> [How to complete this task]: Keeping every word and mark, copy all of the data.

*** Opening Data for the task ***

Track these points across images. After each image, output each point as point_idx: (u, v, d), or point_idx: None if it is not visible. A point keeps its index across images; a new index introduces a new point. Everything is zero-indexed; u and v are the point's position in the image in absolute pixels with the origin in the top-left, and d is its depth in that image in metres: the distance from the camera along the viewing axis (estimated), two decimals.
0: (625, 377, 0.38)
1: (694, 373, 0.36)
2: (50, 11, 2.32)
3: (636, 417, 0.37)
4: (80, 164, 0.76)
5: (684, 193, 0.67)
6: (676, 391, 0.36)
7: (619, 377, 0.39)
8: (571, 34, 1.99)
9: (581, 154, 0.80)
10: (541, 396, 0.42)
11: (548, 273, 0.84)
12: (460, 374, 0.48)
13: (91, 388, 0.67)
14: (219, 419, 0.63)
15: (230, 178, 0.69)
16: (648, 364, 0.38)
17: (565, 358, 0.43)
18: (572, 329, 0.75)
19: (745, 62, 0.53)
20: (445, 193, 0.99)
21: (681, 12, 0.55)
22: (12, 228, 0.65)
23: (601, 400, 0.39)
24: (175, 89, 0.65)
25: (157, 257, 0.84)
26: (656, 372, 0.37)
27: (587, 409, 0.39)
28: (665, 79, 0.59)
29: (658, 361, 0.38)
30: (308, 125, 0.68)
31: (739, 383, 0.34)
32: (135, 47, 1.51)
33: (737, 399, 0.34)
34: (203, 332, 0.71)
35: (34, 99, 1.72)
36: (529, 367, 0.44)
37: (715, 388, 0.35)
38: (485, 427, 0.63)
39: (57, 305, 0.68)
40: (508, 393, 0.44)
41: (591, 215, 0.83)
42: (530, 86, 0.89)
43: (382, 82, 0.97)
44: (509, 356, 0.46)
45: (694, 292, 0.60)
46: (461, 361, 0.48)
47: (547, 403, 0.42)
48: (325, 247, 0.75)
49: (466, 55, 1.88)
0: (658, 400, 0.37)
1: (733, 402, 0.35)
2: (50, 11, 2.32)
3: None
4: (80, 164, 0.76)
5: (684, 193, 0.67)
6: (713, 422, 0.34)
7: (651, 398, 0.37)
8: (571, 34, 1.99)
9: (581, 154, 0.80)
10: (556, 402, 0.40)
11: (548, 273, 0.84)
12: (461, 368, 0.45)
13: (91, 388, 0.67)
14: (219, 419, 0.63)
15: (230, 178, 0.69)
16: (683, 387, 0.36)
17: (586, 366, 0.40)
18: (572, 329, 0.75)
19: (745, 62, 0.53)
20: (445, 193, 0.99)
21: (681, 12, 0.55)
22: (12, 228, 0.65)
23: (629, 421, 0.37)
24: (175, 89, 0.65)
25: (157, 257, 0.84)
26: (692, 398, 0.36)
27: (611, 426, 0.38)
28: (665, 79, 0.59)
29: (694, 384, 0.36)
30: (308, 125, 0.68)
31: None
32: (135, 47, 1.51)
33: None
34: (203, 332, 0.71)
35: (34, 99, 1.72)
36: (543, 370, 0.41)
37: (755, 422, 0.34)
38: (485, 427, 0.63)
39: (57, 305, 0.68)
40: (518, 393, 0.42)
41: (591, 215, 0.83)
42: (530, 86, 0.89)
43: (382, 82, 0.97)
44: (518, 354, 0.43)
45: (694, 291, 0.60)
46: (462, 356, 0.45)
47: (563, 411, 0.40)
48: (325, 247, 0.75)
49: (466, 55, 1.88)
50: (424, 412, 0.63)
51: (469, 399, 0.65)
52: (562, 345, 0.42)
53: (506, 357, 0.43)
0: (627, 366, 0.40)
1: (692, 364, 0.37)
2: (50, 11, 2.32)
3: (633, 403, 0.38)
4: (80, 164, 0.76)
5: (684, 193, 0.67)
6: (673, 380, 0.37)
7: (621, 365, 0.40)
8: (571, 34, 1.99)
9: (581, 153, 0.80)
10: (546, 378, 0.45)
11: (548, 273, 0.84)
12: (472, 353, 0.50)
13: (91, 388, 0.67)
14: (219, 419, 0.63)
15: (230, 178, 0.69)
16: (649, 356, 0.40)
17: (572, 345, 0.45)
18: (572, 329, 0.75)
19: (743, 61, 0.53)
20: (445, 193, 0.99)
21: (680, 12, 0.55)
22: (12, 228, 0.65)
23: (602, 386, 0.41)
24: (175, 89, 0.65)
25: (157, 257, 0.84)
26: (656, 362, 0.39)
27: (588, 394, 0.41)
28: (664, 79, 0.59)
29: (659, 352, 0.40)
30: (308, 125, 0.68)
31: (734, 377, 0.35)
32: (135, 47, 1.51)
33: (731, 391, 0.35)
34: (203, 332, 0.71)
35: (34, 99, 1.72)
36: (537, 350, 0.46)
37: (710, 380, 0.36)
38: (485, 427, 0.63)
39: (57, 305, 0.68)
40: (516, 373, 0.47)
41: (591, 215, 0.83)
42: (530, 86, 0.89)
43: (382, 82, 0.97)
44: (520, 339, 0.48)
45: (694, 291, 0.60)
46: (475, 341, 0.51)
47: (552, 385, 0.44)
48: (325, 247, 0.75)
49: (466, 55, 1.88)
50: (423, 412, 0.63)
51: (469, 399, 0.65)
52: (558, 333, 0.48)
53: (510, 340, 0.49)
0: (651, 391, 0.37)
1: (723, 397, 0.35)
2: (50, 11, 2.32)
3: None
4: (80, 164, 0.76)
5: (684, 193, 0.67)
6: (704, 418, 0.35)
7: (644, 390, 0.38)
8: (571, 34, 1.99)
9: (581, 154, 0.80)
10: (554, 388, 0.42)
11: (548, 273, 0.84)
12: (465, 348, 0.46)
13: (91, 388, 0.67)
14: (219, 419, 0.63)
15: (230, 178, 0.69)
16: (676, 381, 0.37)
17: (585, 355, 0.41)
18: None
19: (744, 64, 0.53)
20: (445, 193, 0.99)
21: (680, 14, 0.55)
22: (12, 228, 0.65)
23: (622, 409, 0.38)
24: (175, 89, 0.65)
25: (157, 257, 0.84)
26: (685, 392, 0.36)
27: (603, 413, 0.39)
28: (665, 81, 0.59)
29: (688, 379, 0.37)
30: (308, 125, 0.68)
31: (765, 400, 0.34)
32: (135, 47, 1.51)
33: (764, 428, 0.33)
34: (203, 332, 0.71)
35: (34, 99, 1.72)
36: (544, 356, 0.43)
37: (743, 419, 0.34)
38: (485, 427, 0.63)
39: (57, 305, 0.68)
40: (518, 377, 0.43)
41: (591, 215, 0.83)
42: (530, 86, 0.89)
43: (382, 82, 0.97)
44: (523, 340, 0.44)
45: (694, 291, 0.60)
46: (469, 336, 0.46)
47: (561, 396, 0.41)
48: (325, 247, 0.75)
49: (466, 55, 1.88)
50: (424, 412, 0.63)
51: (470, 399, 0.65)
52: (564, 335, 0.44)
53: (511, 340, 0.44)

*** Closing Data for the task ***

> [Response to the task]:
Track these points across images. After each image, output each point as point_idx: (u, v, d), or point_idx: None if it is not visible. A point keeps its index across images; a new index introduces a new point. Everything is zero-indexed; u and v are the point's position in the image in absolute pixels with the origin in the top-left, and d is its depth in that image in metres: the distance from the camera along the viewing axis (estimated), two decimals.
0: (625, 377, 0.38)
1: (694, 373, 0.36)
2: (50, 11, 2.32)
3: (636, 417, 0.37)
4: (80, 164, 0.76)
5: (684, 193, 0.67)
6: (676, 391, 0.36)
7: (619, 377, 0.39)
8: (571, 34, 1.99)
9: (581, 154, 0.80)
10: (541, 396, 0.42)
11: (548, 273, 0.84)
12: (460, 374, 0.48)
13: (91, 388, 0.67)
14: (219, 419, 0.63)
15: (230, 178, 0.69)
16: (648, 364, 0.38)
17: (565, 358, 0.43)
18: (572, 329, 0.75)
19: (745, 62, 0.53)
20: (445, 193, 0.99)
21: (681, 12, 0.55)
22: (12, 228, 0.65)
23: (601, 400, 0.39)
24: (175, 89, 0.65)
25: (157, 257, 0.84)
26: (656, 372, 0.37)
27: (587, 409, 0.39)
28: (665, 79, 0.59)
29: (658, 361, 0.38)
30: (308, 125, 0.68)
31: (739, 383, 0.34)
32: (135, 47, 1.51)
33: (737, 399, 0.34)
34: (203, 332, 0.71)
35: (34, 99, 1.72)
36: (529, 367, 0.44)
37: (715, 388, 0.35)
38: (485, 427, 0.63)
39: (57, 305, 0.68)
40: (508, 393, 0.44)
41: (591, 215, 0.83)
42: (530, 86, 0.89)
43: (382, 82, 0.97)
44: (509, 356, 0.46)
45: (694, 292, 0.60)
46: (461, 361, 0.48)
47: (547, 403, 0.42)
48: (325, 247, 0.75)
49: (466, 55, 1.88)
0: (658, 400, 0.37)
1: (733, 402, 0.35)
2: (50, 11, 2.32)
3: None
4: (80, 164, 0.76)
5: (684, 193, 0.67)
6: (713, 422, 0.34)
7: (651, 398, 0.37)
8: (571, 34, 1.99)
9: (581, 154, 0.80)
10: (556, 402, 0.40)
11: (548, 273, 0.84)
12: (461, 368, 0.45)
13: (91, 388, 0.67)
14: (219, 419, 0.63)
15: (230, 178, 0.69)
16: (683, 387, 0.36)
17: (586, 366, 0.40)
18: (572, 329, 0.75)
19: (745, 62, 0.53)
20: (445, 193, 0.99)
21: (681, 12, 0.55)
22: (12, 228, 0.65)
23: (629, 421, 0.37)
24: (175, 89, 0.65)
25: (157, 257, 0.84)
26: (692, 398, 0.36)
27: (611, 426, 0.38)
28: (665, 79, 0.59)
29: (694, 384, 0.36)
30: (308, 125, 0.68)
31: None
32: (135, 47, 1.51)
33: None
34: (203, 332, 0.71)
35: (34, 99, 1.72)
36: (543, 370, 0.41)
37: (755, 422, 0.34)
38: (485, 427, 0.63)
39: (57, 305, 0.68)
40: (518, 393, 0.42)
41: (591, 215, 0.83)
42: (530, 86, 0.89)
43: (382, 82, 0.97)
44: (518, 354, 0.43)
45: (694, 291, 0.60)
46: (462, 356, 0.45)
47: (563, 411, 0.40)
48: (325, 247, 0.75)
49: (466, 55, 1.88)
50: (424, 412, 0.63)
51: (469, 399, 0.65)
52: (562, 345, 0.42)
53: (506, 357, 0.43)
0: (627, 366, 0.40)
1: (692, 364, 0.37)
2: (50, 11, 2.32)
3: (633, 403, 0.38)
4: (80, 164, 0.76)
5: (684, 193, 0.67)
6: (673, 380, 0.37)
7: (621, 365, 0.40)
8: (571, 34, 1.99)
9: (581, 153, 0.80)
10: (546, 378, 0.45)
11: (548, 273, 0.84)
12: (472, 353, 0.50)
13: (91, 388, 0.67)
14: (219, 419, 0.63)
15: (230, 178, 0.69)
16: (649, 356, 0.40)
17: (572, 345, 0.45)
18: (572, 329, 0.75)
19: (743, 61, 0.53)
20: (445, 193, 0.99)
21: (680, 12, 0.55)
22: (12, 228, 0.65)
23: (602, 386, 0.41)
24: (175, 89, 0.65)
25: (157, 257, 0.84)
26: (656, 362, 0.39)
27: (588, 394, 0.41)
28: (664, 79, 0.59)
29: (659, 352, 0.40)
30: (308, 125, 0.68)
31: (734, 377, 0.35)
32: (135, 47, 1.51)
33: (731, 391, 0.35)
34: (203, 332, 0.71)
35: (34, 99, 1.72)
36: (537, 350, 0.46)
37: (710, 380, 0.36)
38: (485, 427, 0.63)
39: (57, 305, 0.68)
40: (516, 373, 0.47)
41: (591, 215, 0.83)
42: (530, 86, 0.89)
43: (382, 82, 0.97)
44: (520, 339, 0.48)
45: (694, 291, 0.60)
46: (475, 341, 0.51)
47: (552, 385, 0.44)
48: (325, 247, 0.75)
49: (466, 55, 1.88)
50: (423, 412, 0.63)
51: (469, 399, 0.65)
52: (558, 333, 0.48)
53: (510, 340, 0.49)
0: (651, 391, 0.37)
1: (723, 397, 0.35)
2: (50, 11, 2.32)
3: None
4: (80, 164, 0.76)
5: (684, 193, 0.67)
6: (704, 418, 0.35)
7: (644, 390, 0.38)
8: (571, 34, 1.99)
9: (581, 154, 0.80)
10: (554, 388, 0.42)
11: (548, 273, 0.84)
12: (465, 348, 0.46)
13: (91, 388, 0.67)
14: (219, 419, 0.63)
15: (230, 178, 0.69)
16: (676, 381, 0.37)
17: (585, 355, 0.41)
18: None
19: (744, 64, 0.53)
20: (445, 193, 0.99)
21: (680, 14, 0.55)
22: (12, 228, 0.65)
23: (622, 409, 0.38)
24: (175, 89, 0.65)
25: (157, 257, 0.84)
26: (685, 392, 0.36)
27: (603, 413, 0.39)
28: (665, 81, 0.59)
29: (688, 379, 0.37)
30: (308, 125, 0.68)
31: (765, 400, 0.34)
32: (135, 47, 1.51)
33: (764, 428, 0.33)
34: (203, 332, 0.71)
35: (34, 99, 1.72)
36: (544, 356, 0.43)
37: (743, 419, 0.34)
38: (485, 427, 0.63)
39: (57, 305, 0.68)
40: (518, 377, 0.43)
41: (591, 215, 0.83)
42: (530, 86, 0.89)
43: (382, 82, 0.97)
44: (523, 340, 0.44)
45: (694, 291, 0.60)
46: (469, 336, 0.46)
47: (561, 396, 0.41)
48: (325, 247, 0.75)
49: (466, 55, 1.88)
50: (424, 412, 0.63)
51: (470, 399, 0.65)
52: (564, 335, 0.44)
53: (511, 340, 0.44)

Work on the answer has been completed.